Aggregated, but not non‐aggregated form of α‐synuclein produces lipid peroxidation. Equivalent amounts of aggregated and non‐aggregated α‐synuclein have been tested for their ability to evoke lipid peroxidation in mixed glio‐neuronal culture, using the C‐11 BODIPY 581/591 lipid peroxidation probe. The addition of the aggregated form of α‐synuclein only, induced lipid peroxidation. (a), representative traces showing the increase in basal rate of lipid peroxidation only after addition of oligomeric α‐synuclein, (b), summary of the results given in percentage and (c), effect of 100 μM Trolox on lipid peroxidation under exposure of aggregated α‐synuclein. (d) Effect of aggregated α‐synuclein on DAF‐FM fluorescence.

Figure 3

α‐synuclein‐induced lipid peroxidation could be prevented by deuterated polyunsaturated fatty acids (PUFAs). No changes in the basal rate of lipid peroxidation (representative traces) are evoked by aggregated α‐synuclein in D4‐Lnn (a and c) and D2‐Lin (b and c) – pre‐treated co‐cultures from rat neurons and astrocytes in C‐11 Bodipy assay in comparison to the non‐deuterated forms of PUFA (H‐Lin and H‐Lnn). (c), Histogram summarizing changes in the rate of lipid peroxidation (in percentage) in the presence of deuterated PUFAs. ***p < 0.0001; n.s. non‐significant.

Figure 4

Deuterated polyunsaturated fatty acids (PUFAs) prevent α‐synuclein‐induced rise in lipid peroxidation in both, cortical neurons and cortical astrocytes.

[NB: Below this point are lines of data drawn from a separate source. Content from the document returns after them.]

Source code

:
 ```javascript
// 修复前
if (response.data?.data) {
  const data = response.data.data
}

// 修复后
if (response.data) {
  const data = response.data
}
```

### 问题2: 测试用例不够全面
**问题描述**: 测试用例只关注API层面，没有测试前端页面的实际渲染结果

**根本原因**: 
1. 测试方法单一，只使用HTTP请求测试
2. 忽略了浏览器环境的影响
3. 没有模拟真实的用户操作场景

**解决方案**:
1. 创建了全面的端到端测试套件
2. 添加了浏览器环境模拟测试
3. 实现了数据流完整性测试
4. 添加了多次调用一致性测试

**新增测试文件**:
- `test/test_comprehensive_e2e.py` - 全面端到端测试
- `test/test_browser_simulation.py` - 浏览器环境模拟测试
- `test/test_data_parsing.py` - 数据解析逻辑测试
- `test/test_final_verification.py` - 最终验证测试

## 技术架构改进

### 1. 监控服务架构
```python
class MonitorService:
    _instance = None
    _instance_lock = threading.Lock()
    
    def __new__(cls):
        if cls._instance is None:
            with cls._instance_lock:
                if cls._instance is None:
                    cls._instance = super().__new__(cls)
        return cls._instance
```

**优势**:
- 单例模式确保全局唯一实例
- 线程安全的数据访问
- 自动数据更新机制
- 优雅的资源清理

Aggregated form of α‐Syn stimulates lipid peroxidation in both neurons (a1, a2) and astrocytes (b1, b2), however, statistically significant level of the protective D4‐Lnn effect is reached only in astrocytes (p < 0.0001). c1, c2 – experiments, using alternative lipid peroxidation indicator BODIPY 655/675.

Figure 5

Protective effect of deuterated polyunsaturated fatty acid (PUFA) against α‐synuclein‐induced cell death. About 100 nM aggregated (but not non‐aggregated) alpha‐synuclein significantly increased the number of dead cells in primary glio‐neuronal cultures (a). Pre‐incubation of the cells with deuterated PUFA‐containing medium (either D4‐Lnn or D2‐Lin) significantly reduced the number of dead cells (given in percent) in the culture (a and b). Cell death was assessed using PI/Hoechst assay to label dead cells and total number of cells, respectively.